At year-end 2006, a number of knowledgeable people gave us their recipe for continued high oil and gas prices. But how painful are high oil prices?

Apparently they have not caused enough pain to diminish energy demand to any large degree-at least not yet. Yes, sales of SUVs and trucks have flattened out, but Toyota's auto sales are going up steadily. We are not driving fewer miles overall, just changing vehicles. Through November 2006, gasoline use in the U.S. was up 1% over 2005.

Our GDP is still growing despite paying billions for imported oil. Last year, the Dow Jones Industrial Average reached a five-year high even though oil and gas prices have been at or near levels we once believed would hurt the economy.

The new Congress may try to inflict more pain in an effort to reduce oil demand. Talk of carbon taxes in Europe sounds appealing to Democratic ears here. Congress will shift from boosting traditional energy supply with incentives and tax breaks, to encouraging more alternative energy sources The buzz about alternative fuels is getting much louder. At press time, corn was trading at an 11-year high over the hype and hope surrounding ethanol.

Also at press time, a group of retired military officers and chief executives called the Energy Security Leadership Council issued a report, calling for tougher fuel standards and more access to offshore oil and gas resources.

Congress has obliged-somewhat-on the latter, as senior financial editor Brian A. Toal says in his column, "On the Money," in this issue.

But underlying all the debate about energy, the need for oil grows unabated-only the rate of growth fluctuates. OPEC recently predicted daily world demand will grow by 1.3 million barrels in 2007. The U.S. Department of Energy projects growth of close to 1.7 million a day. The International Energy Agency projects that daily demand will rise by 1.45 million barrels or 1.7%.

What does Claude Mandil, executive director of the IEA, think? In Houston last month, speaking at Deloitte's annual oil and gas conference, he came with a warning, and he chided the U.S. for not doing more about it.

If no new energy policies are put in place in this or any other country, world energy demand will rise by 1.6% annually, or a net 50% by 2030, he said. To find enough barrels, the world needs to invest some $20 trillion between now and 2030, or $3 trillion more than the IEA originally thought, because unit costs are rising.

Mandil doubts worldwide investments in oil and gas supply, infrastructure and refining capacity will be enough to meet demand.

"Energy consumers will sadly become more dependent on supplies from a shrinking number of higher-risk producers, which is a recipe for higher prices. And, we see a 55% increase in CO2 emissions from 2004 to 2030, which is totally inconsistent with energy-supply security and environmental protection.

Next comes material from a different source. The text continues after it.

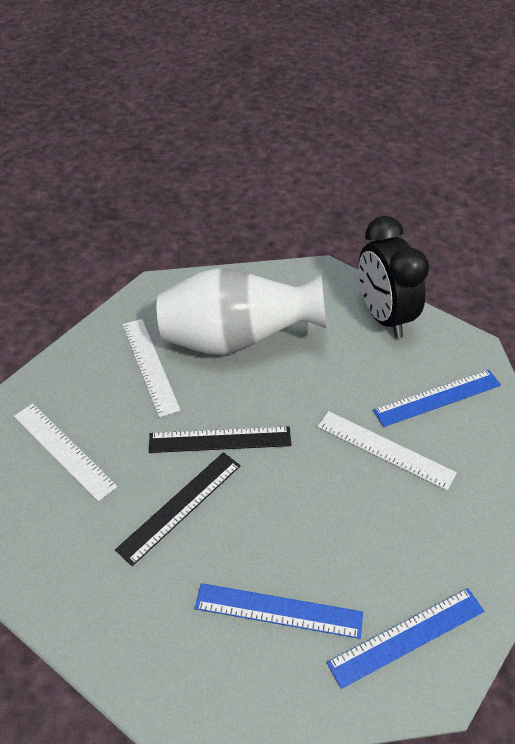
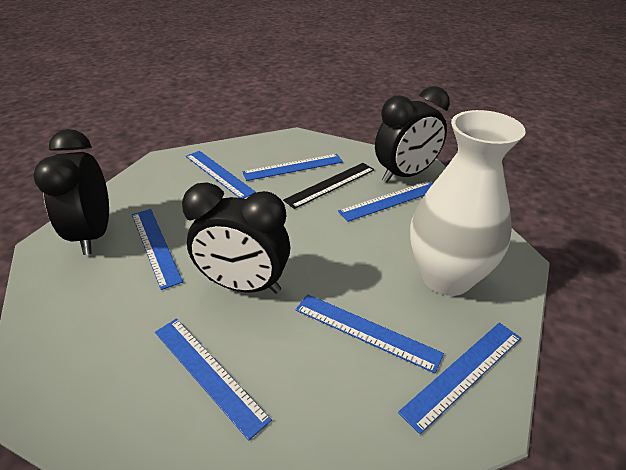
black clock: [358,216,429,338] = 1 -> [33,129,109,255] [182,183,290,294] [375,86,450,183] = 3
black ruler: [115,452,241,566] [149,426,292,453] = 2 -> [283,163,375,209] = 1
blue ruler: [195,583,363,639] [327,588,484,689] [373,370,501,427] = 3 -> [132,209,183,290] [155,318,272,440] [186,151,256,199] [242,154,343,181] [295,294,444,373] [338,181,432,222] [398,323,521,434] = 7
white ruler: [14,403,118,502] [122,319,181,418] [317,411,457,490] = 3 -> none = 0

"This is absolutely not sustainable."

Oil will remain the largest single energy source worldwide to 2030, with coal second, he said. "Interestingly, in our previous scenarios, we thought natural gas would be second. Now we don't."

The entire energy challenge is "too high," in Mandil's words. He urged the world to speed up investment in traditional energy and infrastructure, do more on creating alternative supplies, and finally, do more to lower energy consumption.

"In the longer term, on current trends, we are on course for an unstable, dirty and expensive future."

These are somber words that require a great deal of thought. But Mandil said the IEA is committed to letting market forces work. At the same time, it recognizes that "sometimes market signals are not strong enough...and sometimes you need government control, or at least leveling, by regulation. We need to be sustainable, but not at the expense of our economies."

At the IPAA annual meeting this fall, we learned that Americans want alternatives to crude oil-but ironically, they think oil and gas companies will be the most logical ones to develop those alternatives. After all, they have the R&D clout, and more important, the production and distribution networks that can be adapted. Speakers at the Deloitte conference reinforced this view.

In the new Congress, achieving the right balance between energy supply, demand, the economy and the environment will be a leading topic, after the Iraqi war. We urge the government to keep the status quo for now and let the oil and gas industry do what it does best-drill for oil and gas. Don't roll back the incentives outlined in the Energy Policy Act of 2005. Instead, give them time to work.

This year, members of the House will be required to work a five-day week. It's about time. But we run the risk they will actually get more done, with a big chance they muddle the energy picture further instead of helping it.

That's a risk we cannot afford to take.